Boorman finishes off his little art picture with a simple elliptical structure - when the pair
get back to surroundings reminding them of their previous identities as sworn enemies, their
natural truce fades. They shave, get cleaned up and drink saké together, but it's no use.
(heavy-grief spoilers follow)
In the original cut Boorman opted for a quizzical anti-climax that used a patented Antonioni cut
to black simply when the two men reverted to irreconcilable enemy status. For the
American release, the end was trimmed and a more definite explosive finale substituted. It's okay,
in a bogus Twilight Zone way, but it reflects commercial necessity over artistic choice.
The disc carries the original ending as an extra. The standard commercial ending is what's on the
main feature. 1
MGM's DVD of Hell in the Pacific is an ABC (Buena Vista) owned title. Since its source is a
2nd-party delivered element from outside the MGM vault, we can assume that MGM had no say in the
format. What we end up with is an okay transfer that's letterboxed but not 16:9 enhanced.
Normally this wouldn't be all that regrettable; Savant regularly gives Good ratings to transfers of
older films if they're of anything resembling reasonable quality. But Hell in the Pacific,
with all those sparkling-clear tidepools and lush green jungles, should look prettier than
The Thin Red Line. We can really
feel it when it rains, and the not-so-super resolution of the non-enhanced image makes this
excellent film look second rate.
The only listed extra is the Alternate Ending; I believe the "from the original Theatrical release"
subtitle is a mistake (here we go again, if I'm wrong). It's presented without comment and doesn't
start early enough to play the drinking scene without the sound of approaching naval gunfire.
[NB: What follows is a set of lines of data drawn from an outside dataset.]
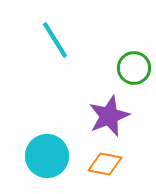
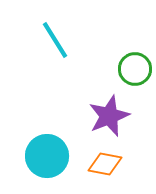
green circle: moved 1 px right, 1 px down
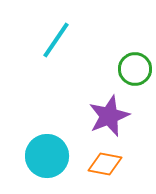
cyan line: moved 1 px right; rotated 66 degrees clockwise
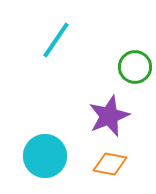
green circle: moved 2 px up
cyan circle: moved 2 px left
orange diamond: moved 5 px right
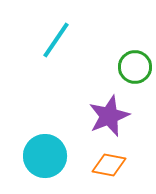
orange diamond: moved 1 px left, 1 px down
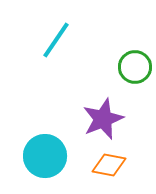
purple star: moved 6 px left, 3 px down
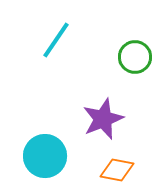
green circle: moved 10 px up
orange diamond: moved 8 px right, 5 px down
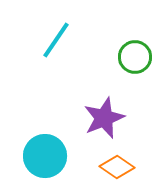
purple star: moved 1 px right, 1 px up
orange diamond: moved 3 px up; rotated 24 degrees clockwise
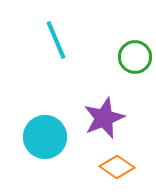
cyan line: rotated 57 degrees counterclockwise
cyan circle: moved 19 px up
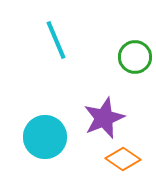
orange diamond: moved 6 px right, 8 px up
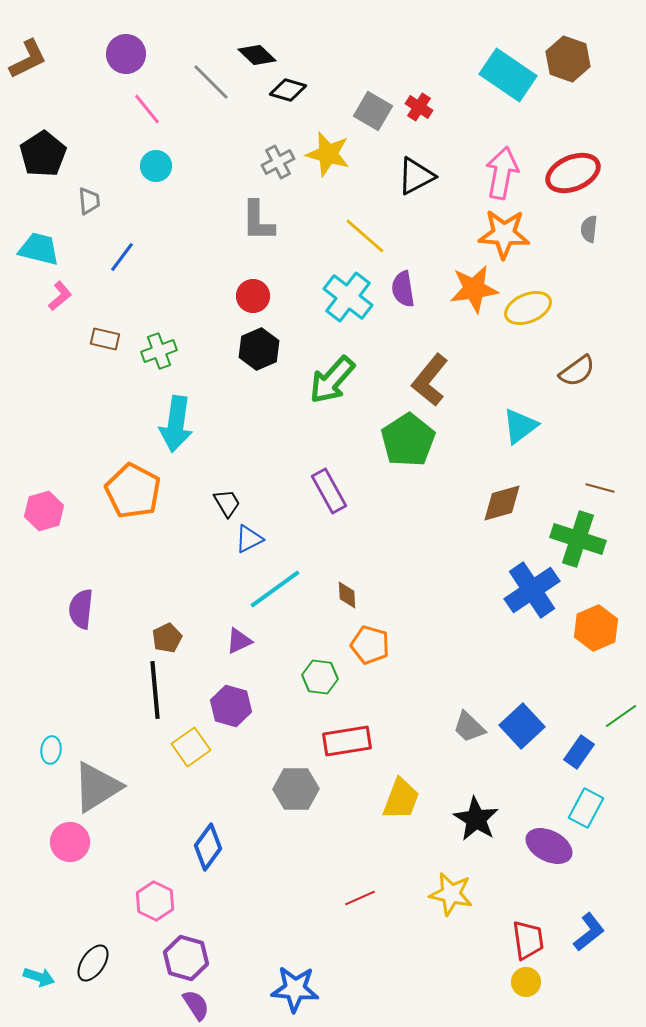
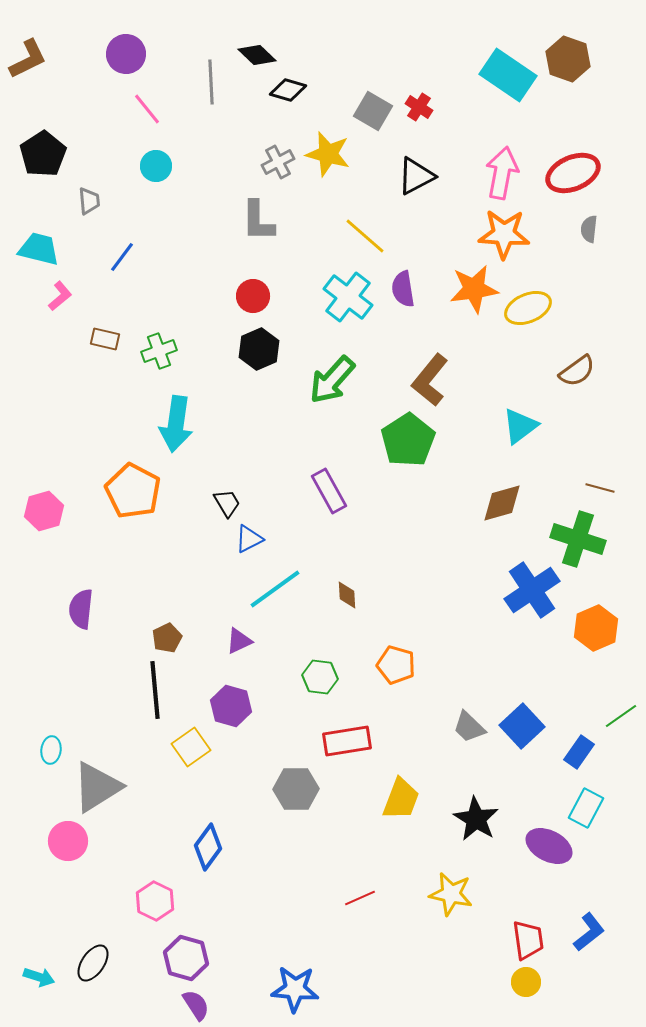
gray line at (211, 82): rotated 42 degrees clockwise
orange pentagon at (370, 645): moved 26 px right, 20 px down
pink circle at (70, 842): moved 2 px left, 1 px up
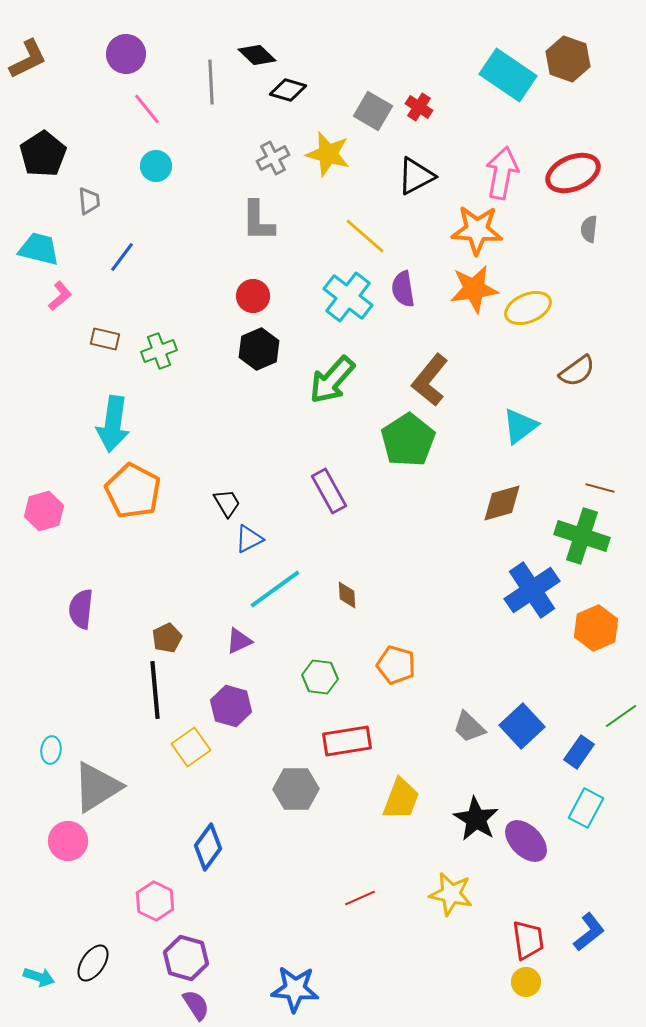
gray cross at (278, 162): moved 5 px left, 4 px up
orange star at (504, 234): moved 27 px left, 4 px up
cyan arrow at (176, 424): moved 63 px left
green cross at (578, 539): moved 4 px right, 3 px up
purple ellipse at (549, 846): moved 23 px left, 5 px up; rotated 18 degrees clockwise
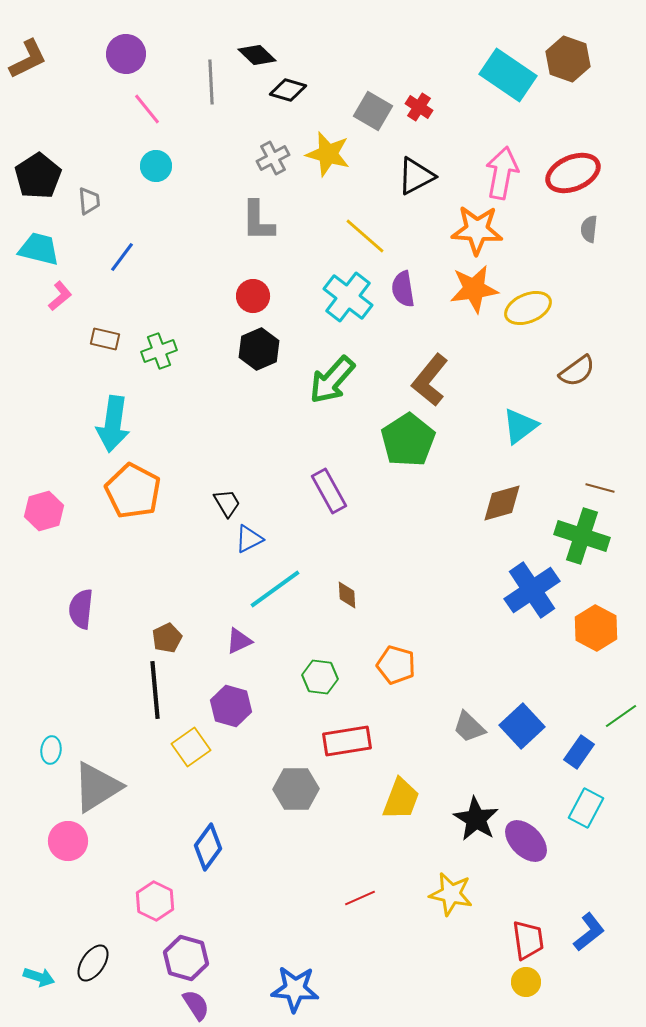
black pentagon at (43, 154): moved 5 px left, 22 px down
orange hexagon at (596, 628): rotated 9 degrees counterclockwise
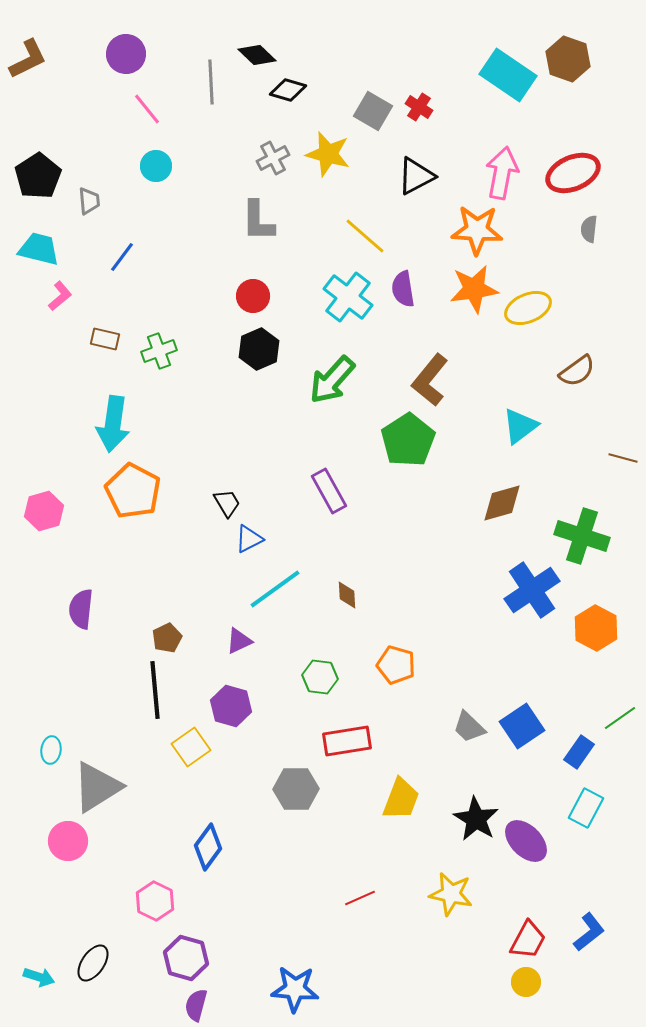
brown line at (600, 488): moved 23 px right, 30 px up
green line at (621, 716): moved 1 px left, 2 px down
blue square at (522, 726): rotated 9 degrees clockwise
red trapezoid at (528, 940): rotated 36 degrees clockwise
purple semicircle at (196, 1005): rotated 132 degrees counterclockwise
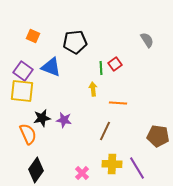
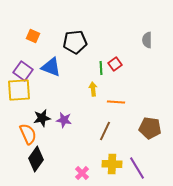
gray semicircle: rotated 147 degrees counterclockwise
yellow square: moved 3 px left, 1 px up; rotated 10 degrees counterclockwise
orange line: moved 2 px left, 1 px up
brown pentagon: moved 8 px left, 8 px up
black diamond: moved 11 px up
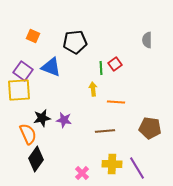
brown line: rotated 60 degrees clockwise
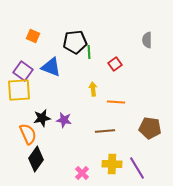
green line: moved 12 px left, 16 px up
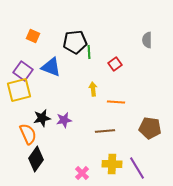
yellow square: rotated 10 degrees counterclockwise
purple star: rotated 21 degrees counterclockwise
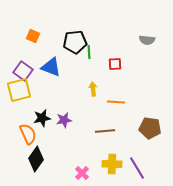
gray semicircle: rotated 84 degrees counterclockwise
red square: rotated 32 degrees clockwise
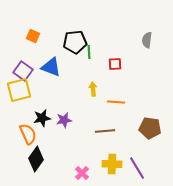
gray semicircle: rotated 91 degrees clockwise
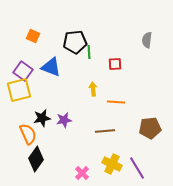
brown pentagon: rotated 15 degrees counterclockwise
yellow cross: rotated 24 degrees clockwise
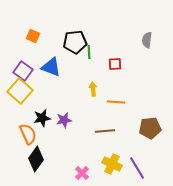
yellow square: moved 1 px right, 1 px down; rotated 35 degrees counterclockwise
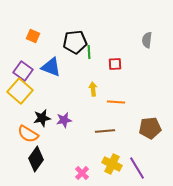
orange semicircle: rotated 145 degrees clockwise
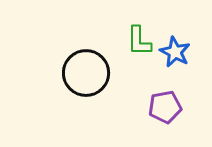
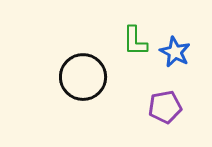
green L-shape: moved 4 px left
black circle: moved 3 px left, 4 px down
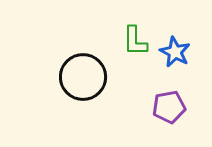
purple pentagon: moved 4 px right
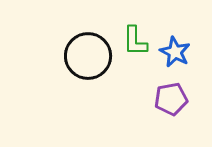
black circle: moved 5 px right, 21 px up
purple pentagon: moved 2 px right, 8 px up
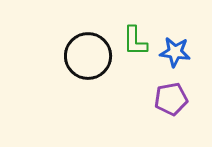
blue star: rotated 20 degrees counterclockwise
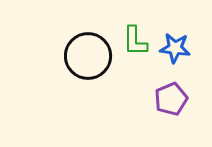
blue star: moved 4 px up
purple pentagon: rotated 12 degrees counterclockwise
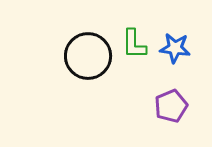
green L-shape: moved 1 px left, 3 px down
purple pentagon: moved 7 px down
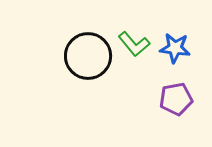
green L-shape: rotated 40 degrees counterclockwise
purple pentagon: moved 5 px right, 7 px up; rotated 12 degrees clockwise
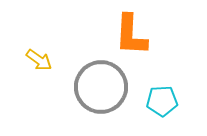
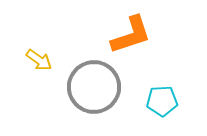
orange L-shape: rotated 111 degrees counterclockwise
gray circle: moved 7 px left
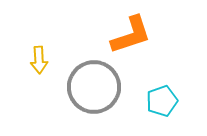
yellow arrow: rotated 52 degrees clockwise
cyan pentagon: rotated 16 degrees counterclockwise
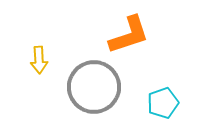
orange L-shape: moved 2 px left
cyan pentagon: moved 1 px right, 2 px down
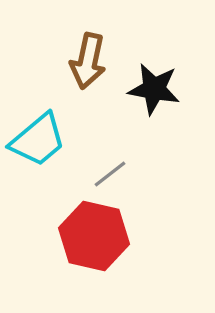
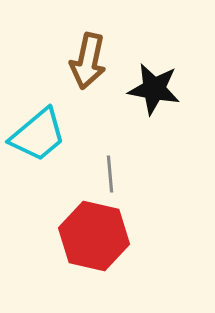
cyan trapezoid: moved 5 px up
gray line: rotated 57 degrees counterclockwise
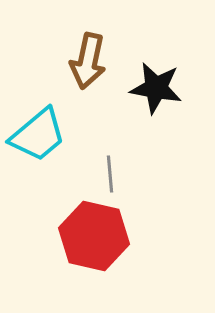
black star: moved 2 px right, 1 px up
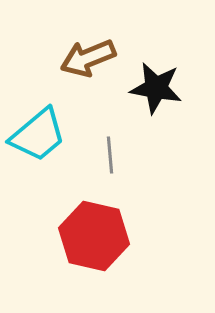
brown arrow: moved 3 px up; rotated 56 degrees clockwise
gray line: moved 19 px up
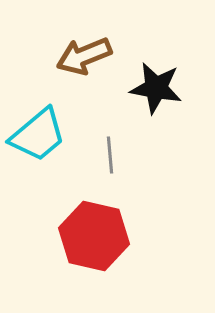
brown arrow: moved 4 px left, 2 px up
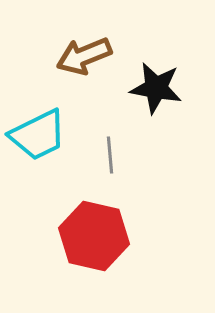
cyan trapezoid: rotated 14 degrees clockwise
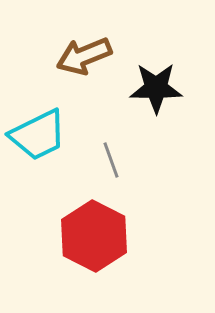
black star: rotated 10 degrees counterclockwise
gray line: moved 1 px right, 5 px down; rotated 15 degrees counterclockwise
red hexagon: rotated 14 degrees clockwise
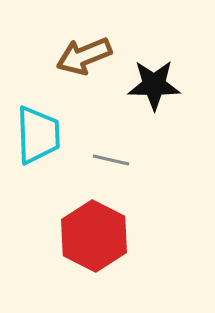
black star: moved 2 px left, 3 px up
cyan trapezoid: rotated 66 degrees counterclockwise
gray line: rotated 57 degrees counterclockwise
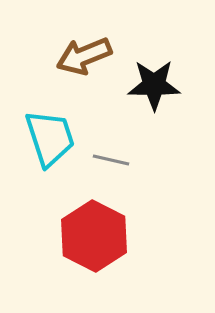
cyan trapezoid: moved 12 px right, 3 px down; rotated 16 degrees counterclockwise
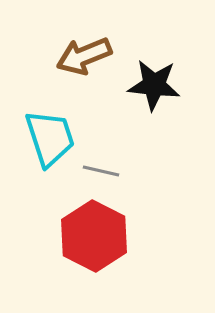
black star: rotated 6 degrees clockwise
gray line: moved 10 px left, 11 px down
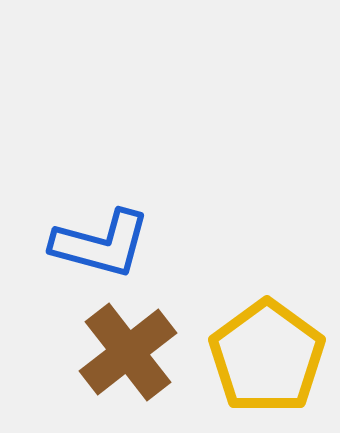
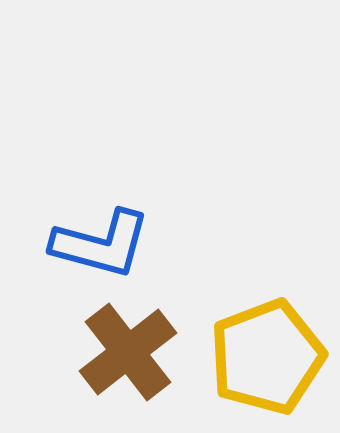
yellow pentagon: rotated 15 degrees clockwise
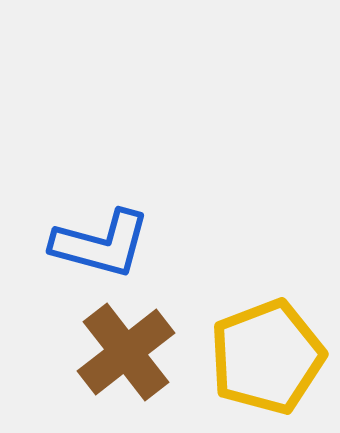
brown cross: moved 2 px left
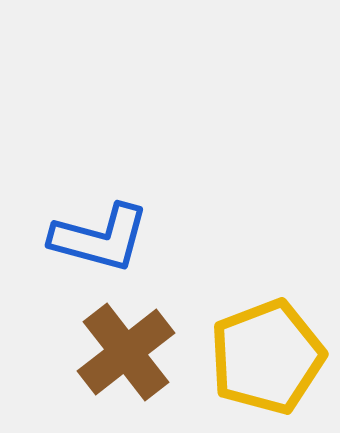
blue L-shape: moved 1 px left, 6 px up
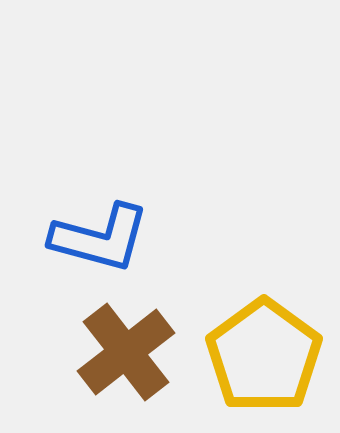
yellow pentagon: moved 3 px left, 1 px up; rotated 15 degrees counterclockwise
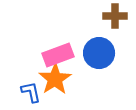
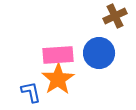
brown cross: rotated 25 degrees counterclockwise
pink rectangle: rotated 16 degrees clockwise
orange star: moved 3 px right
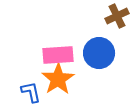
brown cross: moved 2 px right
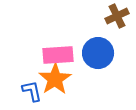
blue circle: moved 1 px left
orange star: moved 3 px left
blue L-shape: moved 1 px right, 1 px up
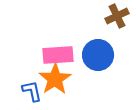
blue circle: moved 2 px down
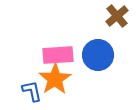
brown cross: rotated 15 degrees counterclockwise
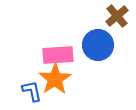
blue circle: moved 10 px up
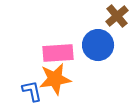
pink rectangle: moved 2 px up
orange star: rotated 24 degrees clockwise
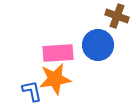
brown cross: rotated 30 degrees counterclockwise
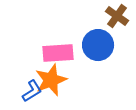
brown cross: rotated 15 degrees clockwise
orange star: moved 4 px left, 1 px down; rotated 12 degrees counterclockwise
blue L-shape: rotated 70 degrees clockwise
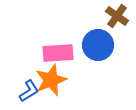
blue L-shape: moved 3 px left
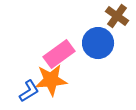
blue circle: moved 2 px up
pink rectangle: moved 1 px right, 1 px down; rotated 32 degrees counterclockwise
orange star: rotated 16 degrees clockwise
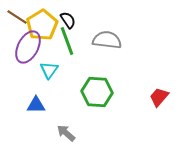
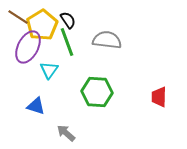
brown line: moved 1 px right
green line: moved 1 px down
red trapezoid: rotated 40 degrees counterclockwise
blue triangle: moved 1 px down; rotated 18 degrees clockwise
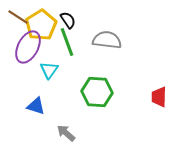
yellow pentagon: moved 1 px left
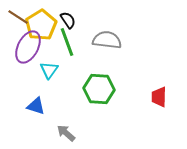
green hexagon: moved 2 px right, 3 px up
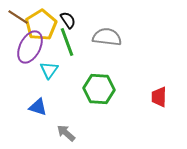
gray semicircle: moved 3 px up
purple ellipse: moved 2 px right
blue triangle: moved 2 px right, 1 px down
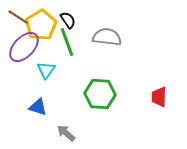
purple ellipse: moved 6 px left; rotated 16 degrees clockwise
cyan triangle: moved 3 px left
green hexagon: moved 1 px right, 5 px down
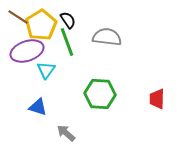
purple ellipse: moved 3 px right, 4 px down; rotated 28 degrees clockwise
red trapezoid: moved 2 px left, 2 px down
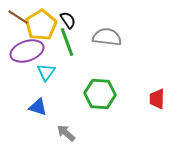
cyan triangle: moved 2 px down
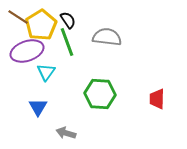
blue triangle: rotated 42 degrees clockwise
gray arrow: rotated 24 degrees counterclockwise
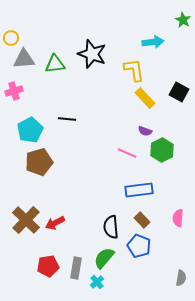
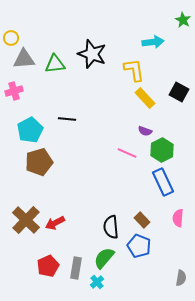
blue rectangle: moved 24 px right, 8 px up; rotated 72 degrees clockwise
red pentagon: rotated 15 degrees counterclockwise
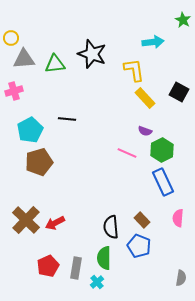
green semicircle: rotated 40 degrees counterclockwise
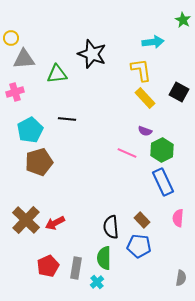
green triangle: moved 2 px right, 10 px down
yellow L-shape: moved 7 px right
pink cross: moved 1 px right, 1 px down
blue pentagon: rotated 15 degrees counterclockwise
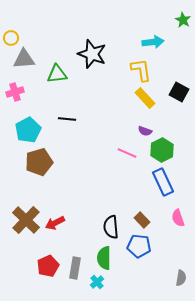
cyan pentagon: moved 2 px left
pink semicircle: rotated 24 degrees counterclockwise
gray rectangle: moved 1 px left
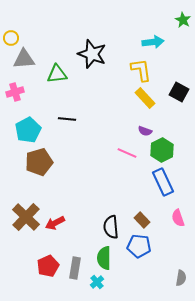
brown cross: moved 3 px up
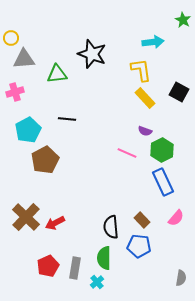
brown pentagon: moved 6 px right, 2 px up; rotated 12 degrees counterclockwise
pink semicircle: moved 2 px left; rotated 120 degrees counterclockwise
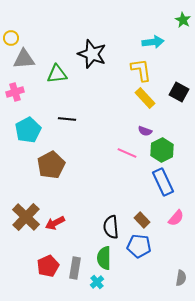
brown pentagon: moved 6 px right, 5 px down
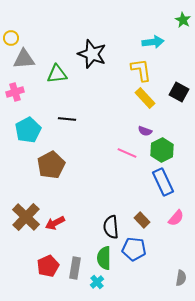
blue pentagon: moved 5 px left, 3 px down
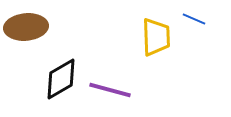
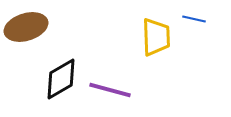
blue line: rotated 10 degrees counterclockwise
brown ellipse: rotated 12 degrees counterclockwise
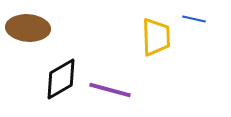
brown ellipse: moved 2 px right, 1 px down; rotated 21 degrees clockwise
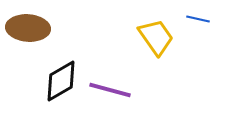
blue line: moved 4 px right
yellow trapezoid: rotated 33 degrees counterclockwise
black diamond: moved 2 px down
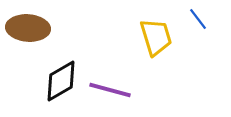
blue line: rotated 40 degrees clockwise
yellow trapezoid: rotated 18 degrees clockwise
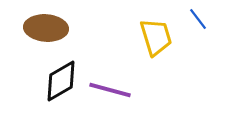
brown ellipse: moved 18 px right
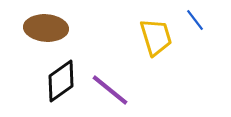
blue line: moved 3 px left, 1 px down
black diamond: rotated 6 degrees counterclockwise
purple line: rotated 24 degrees clockwise
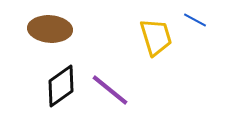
blue line: rotated 25 degrees counterclockwise
brown ellipse: moved 4 px right, 1 px down
black diamond: moved 5 px down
The English subtitles are very welcome. With them we understand not only Marvin's taunting
English but Mifune's dialogue. Japanese audiences must have been pleased with Mifune's mocking
and humorous lines. Marvin tries to get Mifune to fetch a stick. Mifune: "Idiot!"
The paste-up cover art doesn't convey much of the specialness of the movie, but I don't remember
the original campaign artwork for comparison.
On a scale of Excellent, Good, Fair, and Poor,
Hell in the Pacific rates:
Supplements: Alternate ending
Packaging: Keep case
Reviewed: June 8, 2004
1. (Final spoiler warning)
The standard film ends with a definite wipeout, a they-were-all-hit-by-a-bus explosion. While the
sailors argue over trifles, naval gunfire is heard building on the soundtrack behind their shouting,
and then we hear a whistling noise, the kind identifiable by every American over 4 as an incoming
shell. The picture then cuts away to a (stock shot?) of the hilltop building being blown to bits.
This finish plays okay until we see the more mature, if less testosterone-y original ending.